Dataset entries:
== == ==
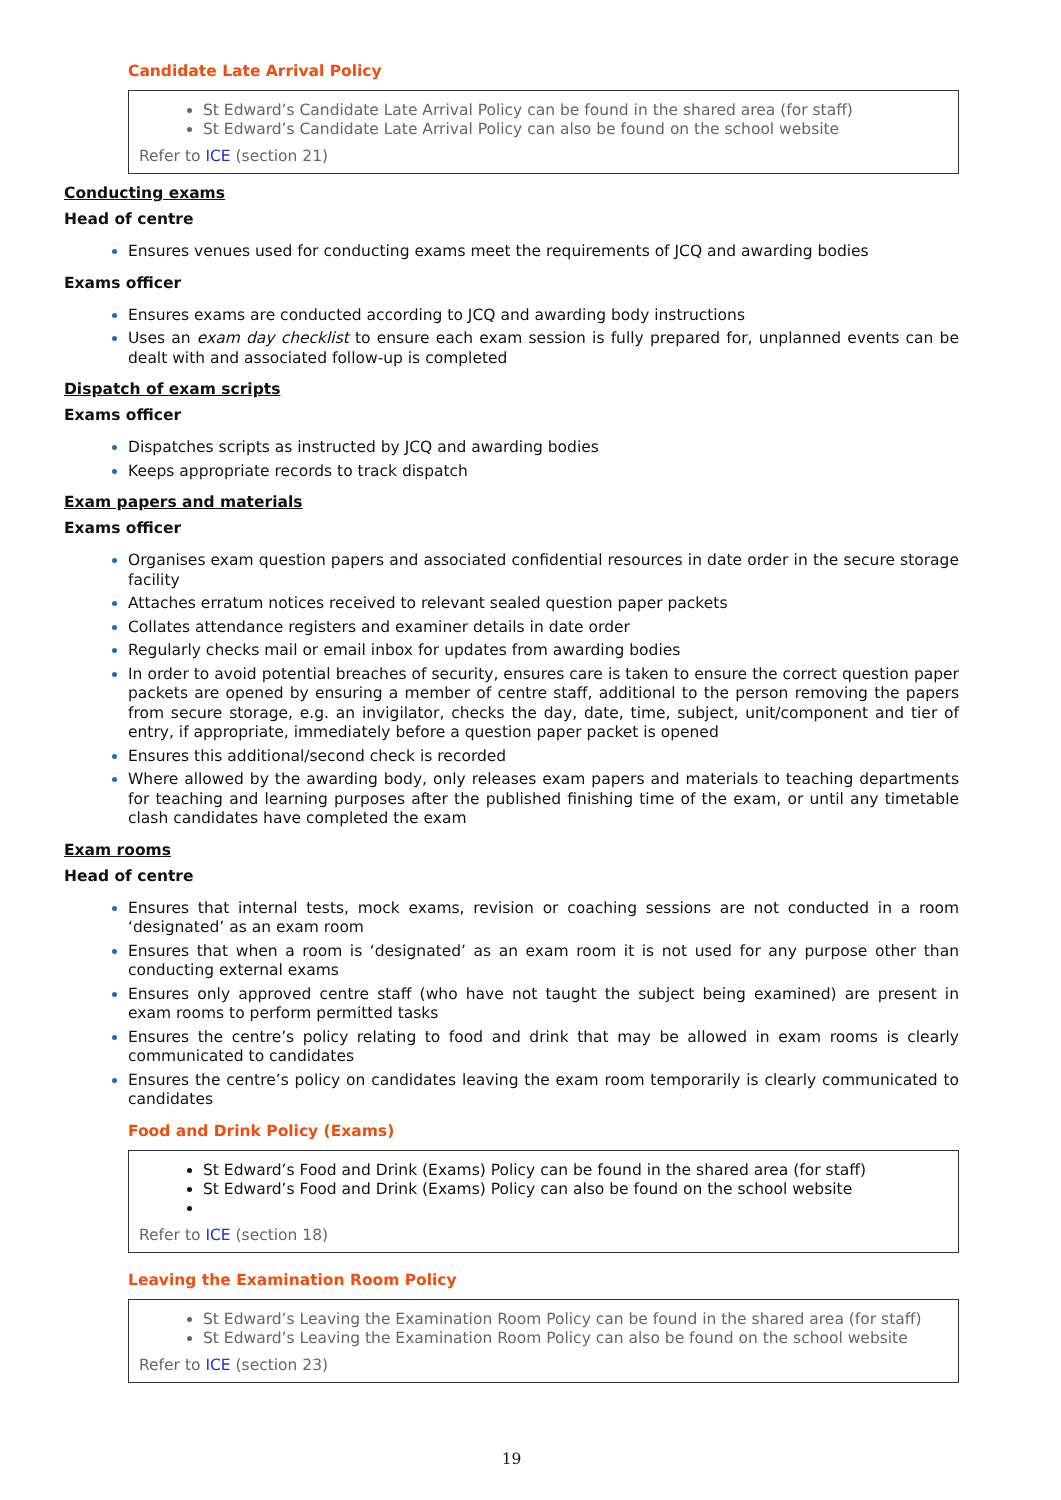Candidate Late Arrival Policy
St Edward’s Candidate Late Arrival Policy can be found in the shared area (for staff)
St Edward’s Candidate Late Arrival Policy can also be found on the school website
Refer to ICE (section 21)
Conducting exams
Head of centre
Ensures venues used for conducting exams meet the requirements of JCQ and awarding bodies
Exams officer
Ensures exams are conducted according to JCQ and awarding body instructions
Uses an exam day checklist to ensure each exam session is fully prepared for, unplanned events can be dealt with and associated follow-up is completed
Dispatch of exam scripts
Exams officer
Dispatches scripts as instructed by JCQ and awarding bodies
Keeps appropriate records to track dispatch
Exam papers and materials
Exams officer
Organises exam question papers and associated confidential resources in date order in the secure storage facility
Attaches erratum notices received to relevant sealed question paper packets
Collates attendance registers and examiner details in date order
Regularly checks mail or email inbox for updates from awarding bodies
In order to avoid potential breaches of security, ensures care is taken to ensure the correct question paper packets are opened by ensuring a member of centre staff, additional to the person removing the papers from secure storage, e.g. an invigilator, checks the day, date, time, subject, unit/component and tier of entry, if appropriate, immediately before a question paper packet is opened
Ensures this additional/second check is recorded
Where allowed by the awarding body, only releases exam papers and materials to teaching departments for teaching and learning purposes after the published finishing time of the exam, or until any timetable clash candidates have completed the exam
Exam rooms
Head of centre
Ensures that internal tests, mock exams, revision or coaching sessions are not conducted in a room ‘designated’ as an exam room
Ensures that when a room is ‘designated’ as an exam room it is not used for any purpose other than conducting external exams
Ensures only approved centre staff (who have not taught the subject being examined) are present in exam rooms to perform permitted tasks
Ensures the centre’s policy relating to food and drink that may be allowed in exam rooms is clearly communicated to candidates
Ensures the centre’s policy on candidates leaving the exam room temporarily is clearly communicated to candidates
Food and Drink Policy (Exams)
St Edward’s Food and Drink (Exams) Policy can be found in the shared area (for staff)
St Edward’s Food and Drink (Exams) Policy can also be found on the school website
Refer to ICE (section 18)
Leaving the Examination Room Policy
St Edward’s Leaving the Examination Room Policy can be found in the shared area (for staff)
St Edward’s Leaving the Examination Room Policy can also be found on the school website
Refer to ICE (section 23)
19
== == ==
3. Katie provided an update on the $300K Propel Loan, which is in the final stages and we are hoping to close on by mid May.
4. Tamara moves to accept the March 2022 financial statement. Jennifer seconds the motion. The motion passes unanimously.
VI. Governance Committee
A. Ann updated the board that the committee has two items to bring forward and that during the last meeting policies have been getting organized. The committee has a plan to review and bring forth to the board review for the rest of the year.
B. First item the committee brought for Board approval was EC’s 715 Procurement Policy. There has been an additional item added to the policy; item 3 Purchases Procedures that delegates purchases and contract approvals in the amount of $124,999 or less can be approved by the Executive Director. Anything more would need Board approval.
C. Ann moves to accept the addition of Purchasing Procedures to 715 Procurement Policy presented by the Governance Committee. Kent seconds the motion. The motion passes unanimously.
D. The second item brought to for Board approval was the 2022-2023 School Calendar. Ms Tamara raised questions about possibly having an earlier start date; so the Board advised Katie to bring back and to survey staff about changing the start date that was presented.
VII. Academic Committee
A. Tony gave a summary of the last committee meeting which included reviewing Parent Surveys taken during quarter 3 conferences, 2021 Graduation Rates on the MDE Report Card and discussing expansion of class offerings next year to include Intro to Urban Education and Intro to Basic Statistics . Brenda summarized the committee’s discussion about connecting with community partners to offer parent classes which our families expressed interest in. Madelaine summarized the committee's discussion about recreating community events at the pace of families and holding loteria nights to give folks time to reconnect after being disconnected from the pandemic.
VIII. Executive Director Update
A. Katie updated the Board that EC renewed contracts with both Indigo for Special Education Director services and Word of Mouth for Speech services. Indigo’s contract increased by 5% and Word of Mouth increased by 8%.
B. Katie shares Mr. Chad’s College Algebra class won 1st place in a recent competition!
== == ==
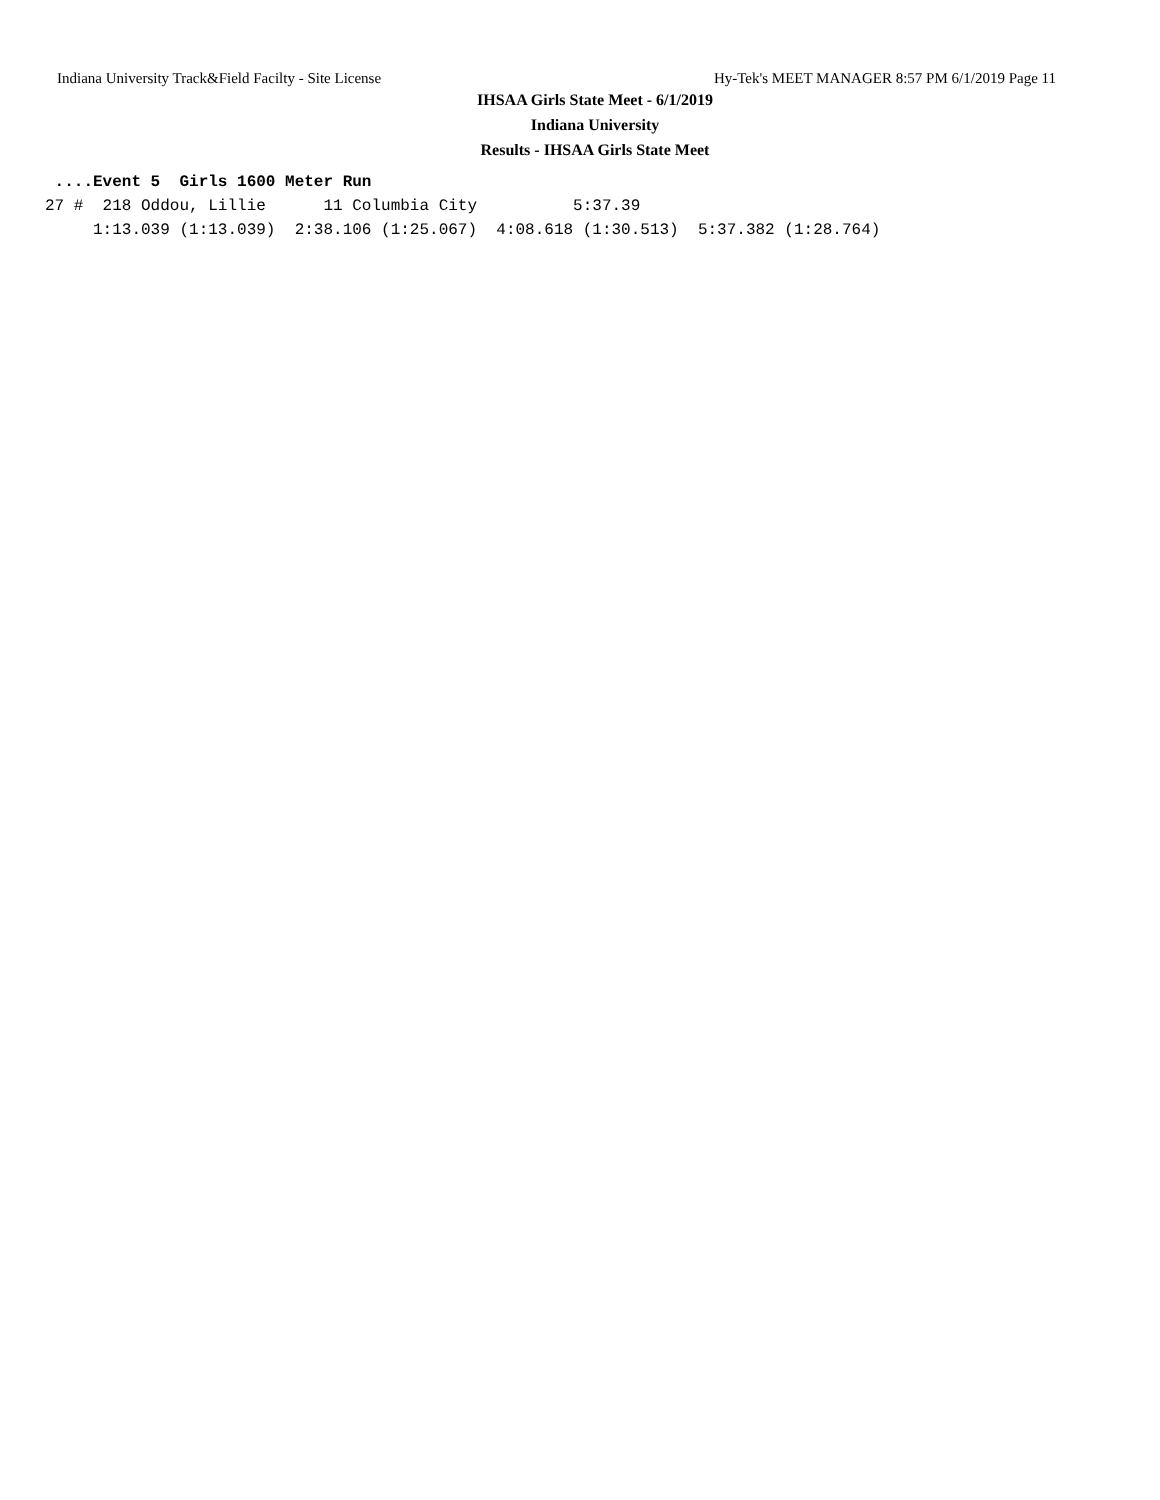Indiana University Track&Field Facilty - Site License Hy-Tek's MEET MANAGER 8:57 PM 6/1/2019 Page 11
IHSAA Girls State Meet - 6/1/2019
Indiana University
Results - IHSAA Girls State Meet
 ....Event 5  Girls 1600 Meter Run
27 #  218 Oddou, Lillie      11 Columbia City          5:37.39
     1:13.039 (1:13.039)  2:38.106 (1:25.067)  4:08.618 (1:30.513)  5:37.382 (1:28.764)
== == ==
WORK INSTRUCTION: Run a filter over the data above and keep each line that contains the word "clearly".

RESULT:
Ensures the centre’s policy relating to food and drink that may be allowed in exam rooms is clearly communicated to candidates
Ensures the centre’s policy on candidates leaving the exam room temporarily is clearly communicated to candidates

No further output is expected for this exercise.